» **EXCERPT PROVIDED**
Date: Sun, 19 Jan 92 20:41:52 CST From: kapranov@math.nwu.edu (Mikhail Kapranov)

I would like to be able to place a good reference about representable functors from a weak 2-category (or a bicategory,--this is what Benabou considered) to Cat -the 2-category of all categories. For example the correspondence that takes each object to the corresponding representable 2-functor is a (weak) equivalence of 2-categories (analog of Yoneda's lemma). This, in particular, shows at once that any WEAK 2-category is weakly 2-equivalent to a STRICT one (where associativity for composition of 1-morphisms and the units arer strict). I suppose these things are well known to people, but what would be a good reference?

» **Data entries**

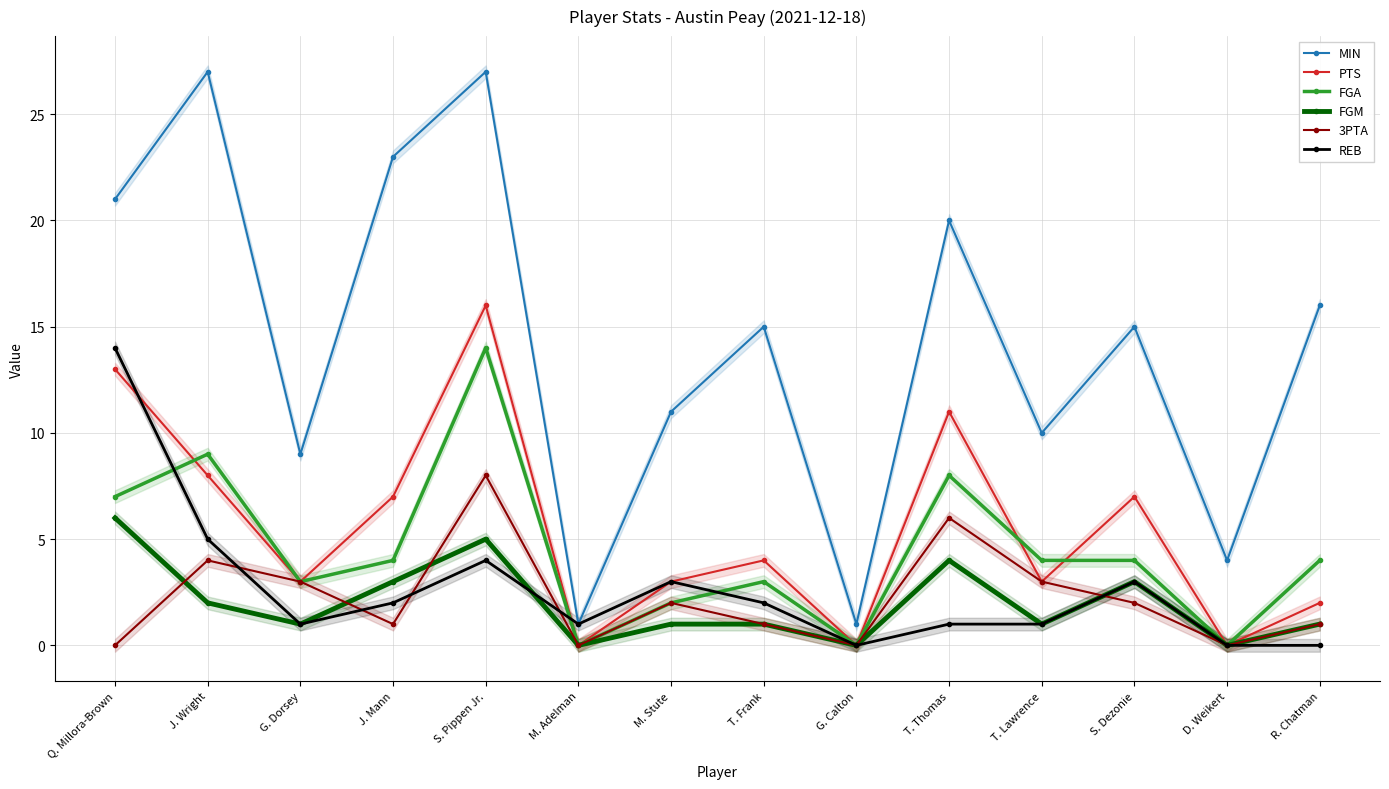

Reading left to right, extract all data points from this chart.

MIN: Q. Millora-Brown=21	J. Wright=27	G. Dorsey=9	J. Mann=23	S. Pippen Jr.=27	M. Adelman=1	M. Stute=11	T. Frank=15	G. Calton=1	T. Thomas=20	T. Lawrence=10	S. Dezonie=15	D. Weikert=4	R. Chatman=16
PTS: Q. Millora-Brown=13	J. Wright=8	G. Dorsey=3	J. Mann=7	S. Pippen Jr.=16	M. Adelman=0	M. Stute=3	T. Frank=4	G. Calton=0	T. Thomas=11	T. Lawrence=3	S. Dezonie=7	D. Weikert=0	R. Chatman=2
FGA: Q. Millora-Brown=7	J. Wright=9	G. Dorsey=3	J. Mann=4	S. Pippen Jr.=14	M. Adelman=0	M. Stute=2	T. Frank=3	G. Calton=0	T. Thomas=8	T. Lawrence=4	S. Dezonie=4	D. Weikert=0	R. Chatman=4
FGM: Q. Millora-Brown=6	J. Wright=2	G. Dorsey=1	J. Mann=3	S. Pippen Jr.=5	M. Adelman=0	M. Stute=1	T. Frank=1	G. Calton=0	T. Thomas=4	T. Lawrence=1	S. Dezonie=3	D. Weikert=0	R. Chatman=1
3PTA: Q. Millora-Brown=0	J. Wright=4	G. Dorsey=3	J. Mann=1	S. Pippen Jr.=8	M. Adelman=0	M. Stute=2	T. Frank=1	G. Calton=0	T. Thomas=6	T. Lawrence=3	S. Dezonie=2	D. Weikert=0	R. Chatman=1
REB: Q. Millora-Brown=14	J. Wright=5	G. Dorsey=1	J. Mann=2	S. Pippen Jr.=4	M. Adelman=1	M. Stute=3	T. Frank=2	G. Calton=0	T. Thomas=1	T. Lawrence=1	S. Dezonie=3	D. Weikert=0	R. Chatman=0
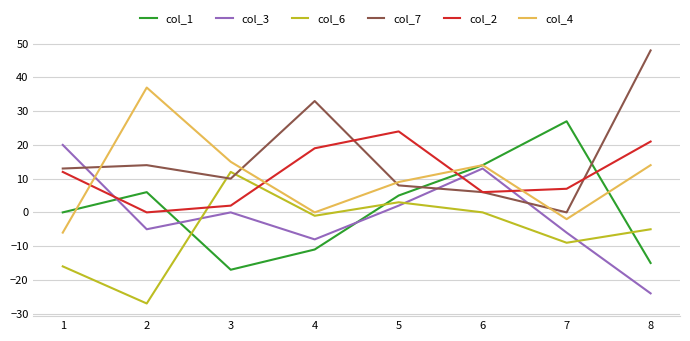

Reading right to left, extract all data points from this chart.

col_1: 8=-15	7=27	6=14	5=5	4=-11	3=-17	2=6	1=0
col_3: 8=-24	7=-6	6=13	5=2	4=-8	3=0	2=-5	1=20
col_6: 8=-5	7=-9	6=0	5=3	4=-1	3=12	2=-27	1=-16
col_7: 8=48	7=0	6=6	5=8	4=33	3=10	2=14	1=13
col_2: 8=21	7=7	6=6	5=24	4=19	3=2	2=0	1=12
col_4: 8=14	7=-2	6=14	5=9	4=0	3=15	2=37	1=-6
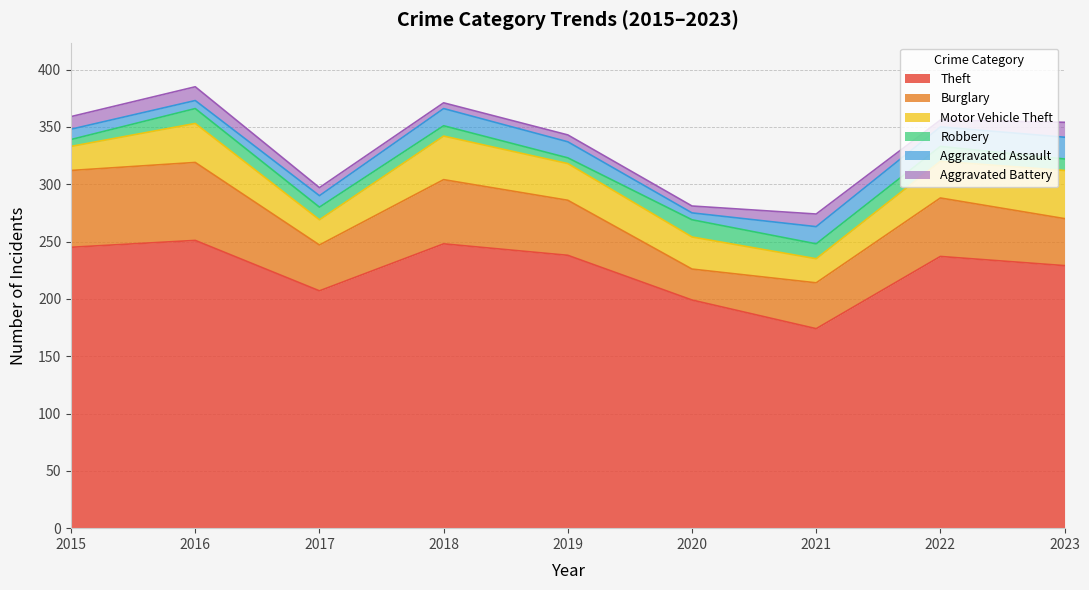

Is the value of Aggravated Battery at 2023 greater than the value of Robbery at 2022?

No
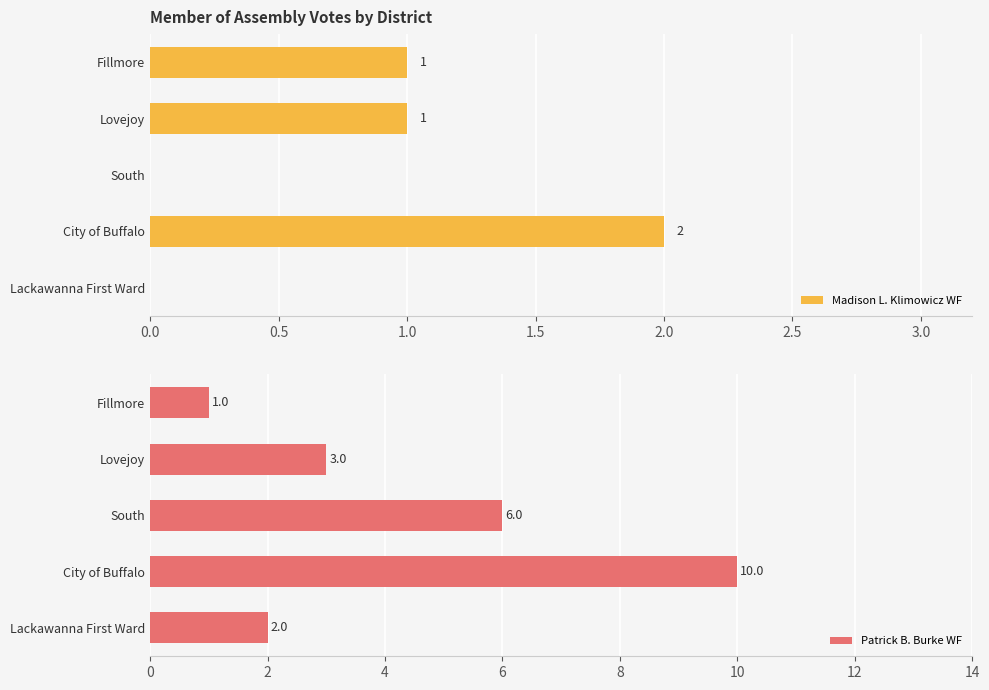

The value of Patrick B. Burke WF at Lovejoy is 1. True or false?

False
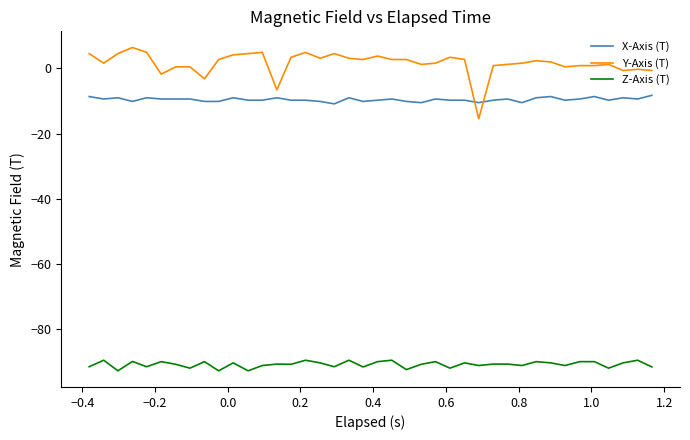

List the series in order of their peak value, lowest first.

Z-Axis (T), X-Axis (T), Y-Axis (T)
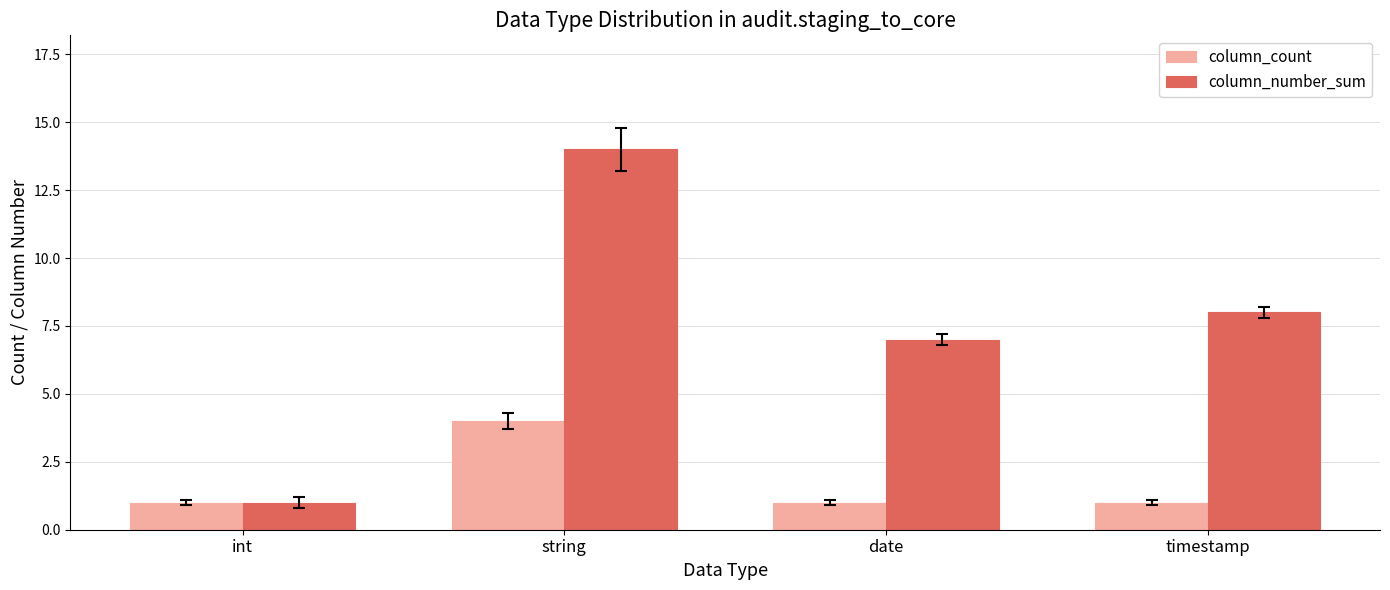

How many groups of bars are there?

4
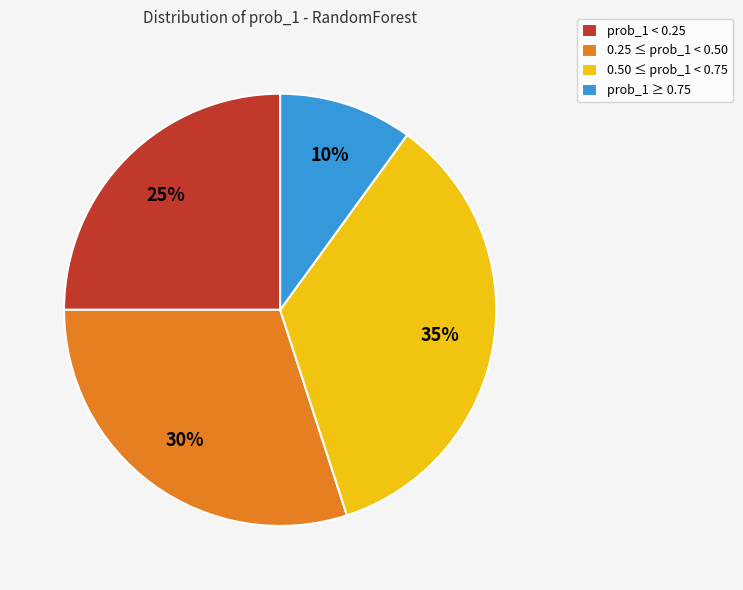

Is 0.50 ≤ prob_1 < 0.75 the majority of the pie?

No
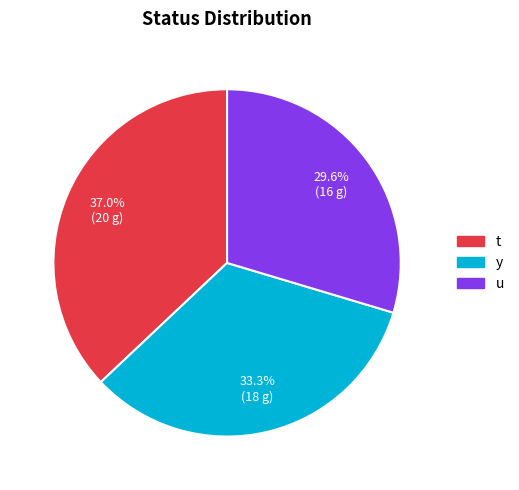

What percentage do y and t together represent?

70.4%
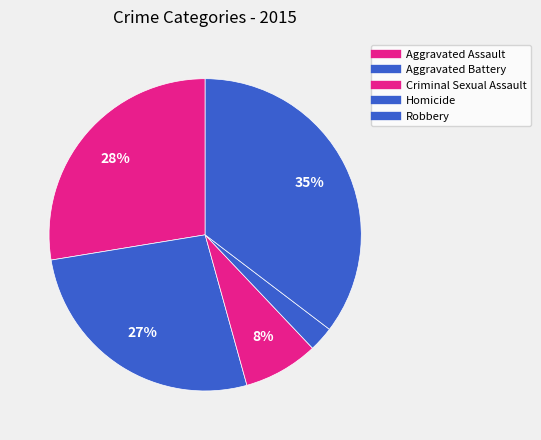

To the nearest percent, what is the difference between the Robbery and Criminal Sexual Assault slice percentages?

28%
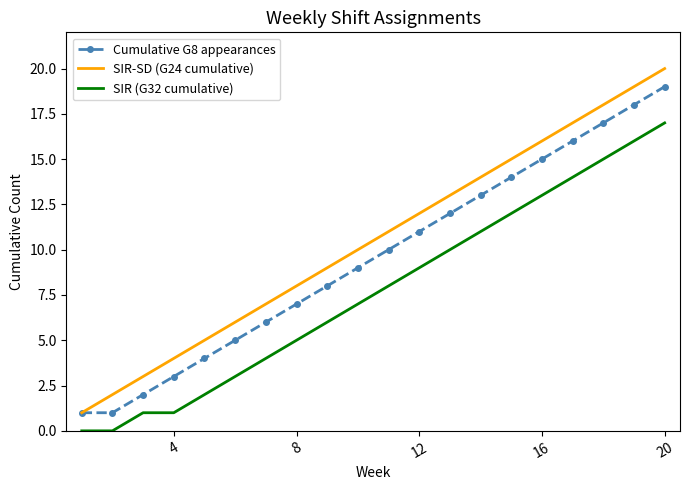

How many distinct data groups are displayed?

3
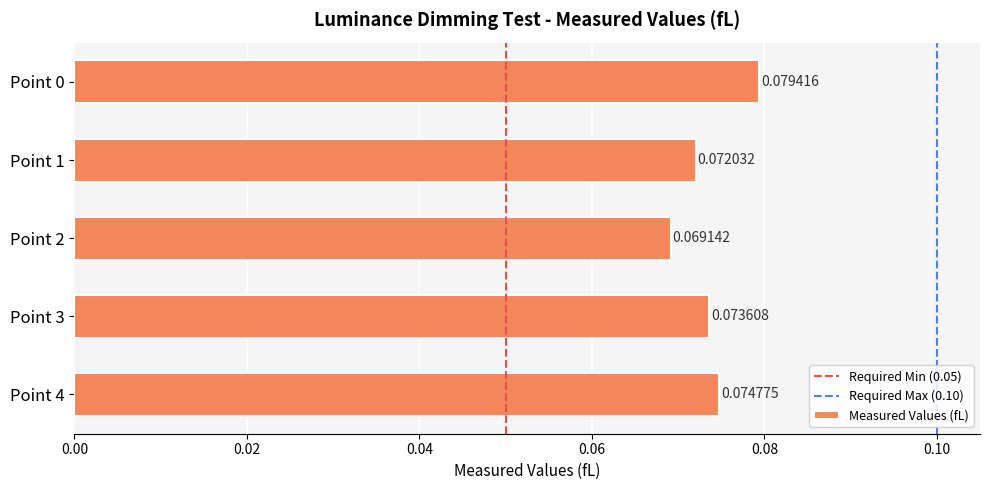

What is the sum of all values?

0.4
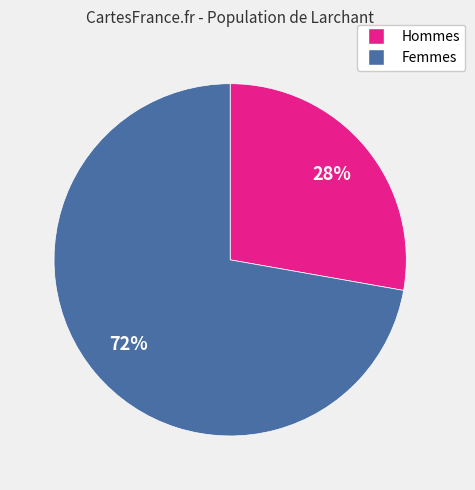

Is there any slice that represents more than half of the pie?

Yes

» **SET OF TASKS**
**a)** Translate this sentence from the post on 2-categories into Spanish: "I suppose these things are well known to people, but what would be a good reference?"
**b)** Please write out the listing's lines starting at the line containing "Is there any" and ending at the last line of the listing, both included.

» **RESPONSES TO THE TASKS**
**a)** Supongo que estas cosas son bien conocidas por la gente, pero ¿cuál sería una buena referencia?

**b)**
Is there any slice that represents more than half of the pie?

Yes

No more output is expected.